Cette colère de M. Proudhon contre l'acclamation monarchique de 1830, ce n'est pas une rancune de républicain désappointé, mais de logicien que l'histoire arrête court, à moitié de sa route, et au moment où il croit tenir sa chimère. A chaque fois en effet qu'un vide se fait dans la succession du pouvoir, qu'une plaie s'ouvre au flanc de la société, le peuple, même quand il l'a faite, y court pour la

fermer, M. Proudhon pour l'élargir. Le peuple, dans un accès de déraison furieuse, n'a pas plutôt brisé un gouvernement qu'il se passionne pour le reconstruire, M. Proudhon pour étendre sa ruine et disperser ses débris. Le peuple a une horreur naturelle et instinctive de l'anarchie; il a, comme M. Proudhon reproche à la Convention de l'avoir eue, la fureur du gouvernement; hier Louis XVI, Napoléon, Louis-Philippe, aujourd'hui Louis-Bonaparte, tout sert au peuple, même Robespierre, même Barras, même Ledru-Rollin, pourvu qu'il échappe, par une apparente organisation, au spectacle, si ce n'est à la réalité du désordre. Tout lui sert pour cette reconstruction du pouvoir; il ne regarde pas, et c'est son malheur, aux matériaux qu'il emploie. Mais ce qui est, de l'aveu de M. Proudhon, la passion du peuple, est le désespoir de M. Proudhon.
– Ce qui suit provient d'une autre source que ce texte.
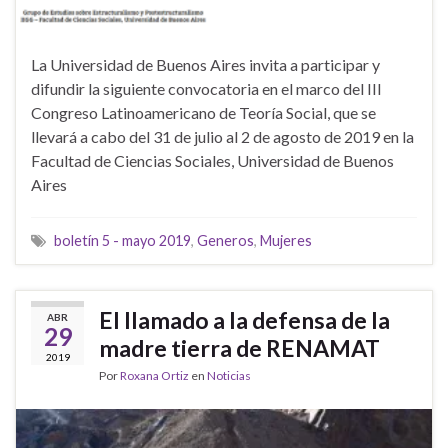
La Universidad de Buenos Aires invita a participar y
difundir la siguiente convocatoria en el marco del III
Congreso Latinoamericano de Teoría Social, que se
llevará a cabo del 31 de julio al 2 de agosto de 2019 en la
Facultad de Ciencias Sociales, Universidad de Buenos
Aires
boletín 5 - mayo 2019
,
Generos
,
Mujeres
El llamado a la defensa de la
ABR
29
madre tierra de RENAMAT
2019
Por
Roxana Ortiz
en
Noticias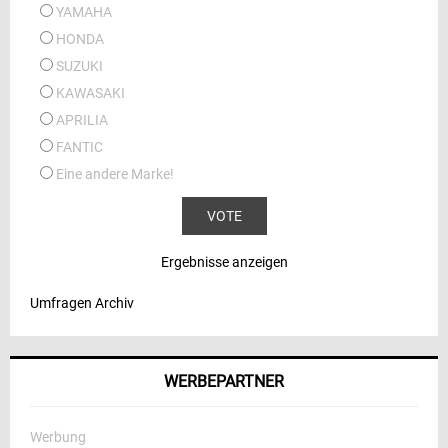
YAMAHA
HONDA
SUZUKI
KAWASAKI
APRILIA
FANTIC
Eine andere Marke!
Ergebnisse anzeigen
Umfragen Archiv
WERBEPARTNER
Werbung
Jugé à ce point de vue, et avec cette disposition d'esprit, je n'ai pas besoin de dire comment l'auteur des Confessions d'un révolutionnaire traite ses adversaires politiques, et quelle litière il fait du parti constitutionnel. Ceux qui aiment ce que M. Proudhon appelle la douce, pure et chaste el discrète ironie, peuvent se donner la récréation de lire le chapitre V de son livre intitulé Corruption gouvernementale, et qui est consacré à l'histoire du dernier règne. Quant à moi, je ne me sens pas le courage de cueillir, pour mes lecteurs, les fleurs de haut goût qui émaillent ce prodigieux chapitre. Je reconnais que M. Proudhon a toutes les raisons du monde de nous mettre sous ses pieds; nous sommes à terre. Je reconnais que, quand il fait jouer au roi de Juillet, sur les tréteaux d'une parade socialiste, je ne sais quel rôle absurde et infâme de corrupteur prédestiné, c'est justice. Le roi Louis-Philippe a retardé, par dix-huit ans de prospérité publique et privée, l'avénement de M. Proudhon.